It was only eight years ago that Kvitova stepped on to a grass court for the first time. Aged 17, she entered a junior tournament at Roehampton in the build-up to Wimbledon. “It seemed weird,” she recalled. “Everyone told me before the tournament: ‘You should do well playing on grass. You’re a leftie, you play aggressively, you hit flat shots.’ But when I stepped on court I thought: ‘Oh my God, I can’t move. What is this?’ It was so quick and the ball bounced so low.”
By the end of the week, nevertheless, Kvitova had won the tournament. “At the time I was a girl who didn’t care about anything,” she recalled. “I just played. It didn’t matter what the surface was.”
From Roehampton Kvitova went to Wimbledon, where she played in her first junior Grand Slam event, reaching the third round. “It was a big experience for me,” she said. “It was amazing to be in this historic place and to play on grass, which I’d never done before. I also got the chance to watch Rafa Nadal play on Centre Court.”
It was not long before Kvitova was playing on Centre Court rather than watching. Her record at the All England Club over the past five years is outstanding: semi-finals, champion, quarter-finals, quarter-finals, champion. Although she has made a mark at other Grand Slam events, having reached the semi-finals at both the Australian and French Opens, the English garden of Wimbledon is where she blossoms.
“I think being left-handed helps a lot on grass,” Kvitova said. “I’m an aggressive player and I hit my shots quite flat. I don’t really play many rallies on grass, which I think is good. I like to go for my shots. I’ve always found the movement quite tricky, but I seem to get over that somehow. You have to get down so low on the grass, which I don’t find easy, but somehow I do it.”
As the world No 2 and defending champion, Kvitova will be the second favourite at Wimbledon this year behind Serena Williams, though she has had more than her share of problems so far in 2015.
At the end of last year she appointed a new fitness coach, Alex Stober, who had previously worked with many other top men and women, including Pete Sampras, Andre Agassi and Li Na. Under Stober’s regime, which was designed to maximise her power while improving her movement around the court, Kvitova lost 3kg in weight.
She looked in good shape in the early weeks of the new season, winning the title in Sydney before losing to Madison Keys in the third round of the Australian Open, but in the spring all was not well. Feeling exhausted and ill at ease on the court, she took a break of nearly two months.

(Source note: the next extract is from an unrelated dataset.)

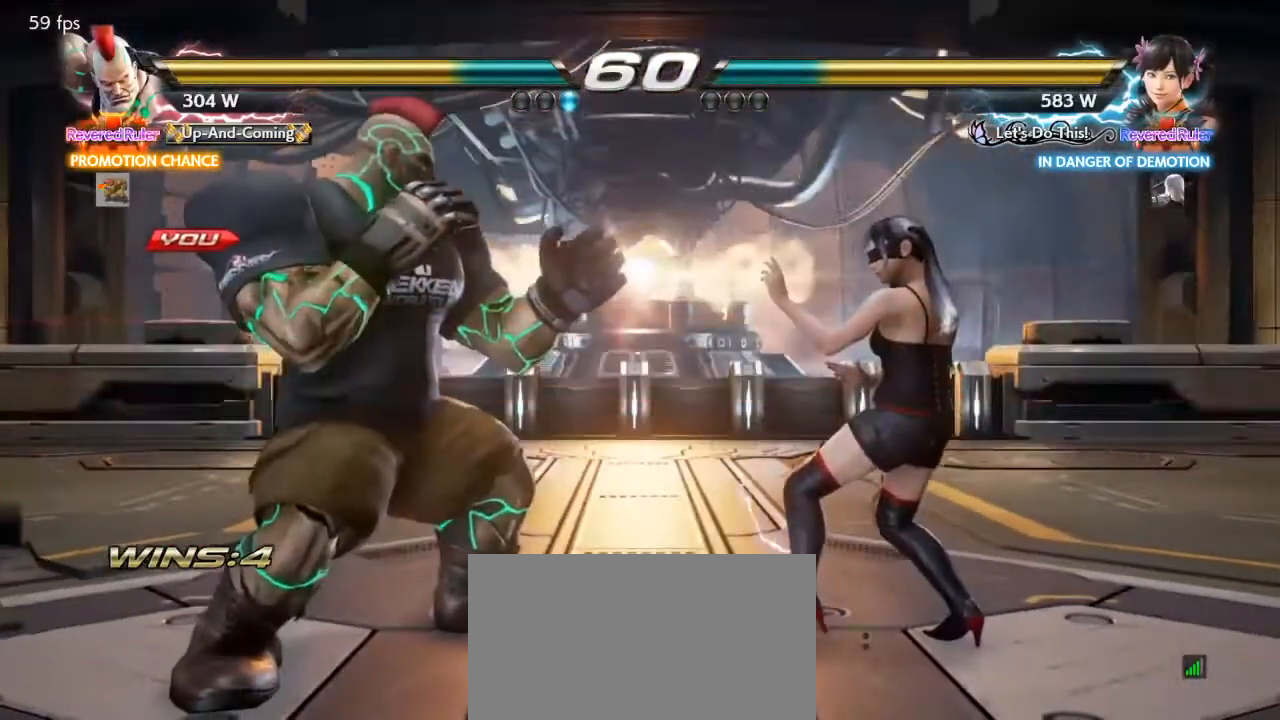
{"buttons": [], "events": [[233, "TRIANGLE", "up"], [367, "SQUARE", "up"]]}
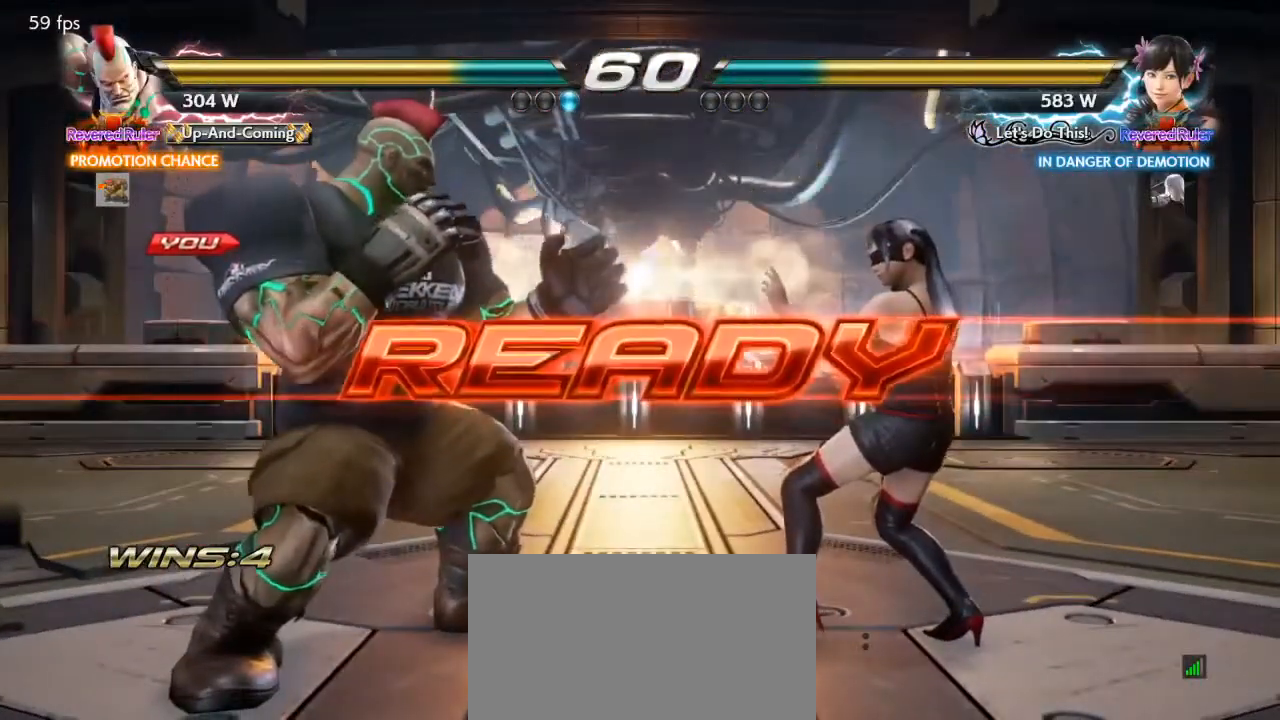
{"buttons": [], "events": []}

“I felt like the season before hadn’t finished and I was still playing, working and practising, and hadn’t had any break,” she said. “Suddenly it all felt too much. I wasn’t enjoying it. I was really tired. I was playing with an empty feeling, which isn’t like me. I’m someone who usually loves to play, but I wasn’t feeling that.
“I don’t think it was just one thing. I think it was everything together. I think everything is connected mentally and physically in tennis. I really don’t know whether it was more mental or more physical. I was just tired.”
After the break, Kvitova parted company with Stober. “I just wanted to try to be Petra again,” she said. “I wanted to focus more on my tennis. From the beginning of the year I was really fit, but I think the important thing that I need is the head and the mind. That’s what makes me what I am.”
On her return, Kvitova won the title in Madrid, where she became the only player this year to beat Williams, who had won all five of their previous meetings. As Wimbledon approaches, Kvitova’s mental coach, Michal Safar, will no doubt be reminding her of that victory.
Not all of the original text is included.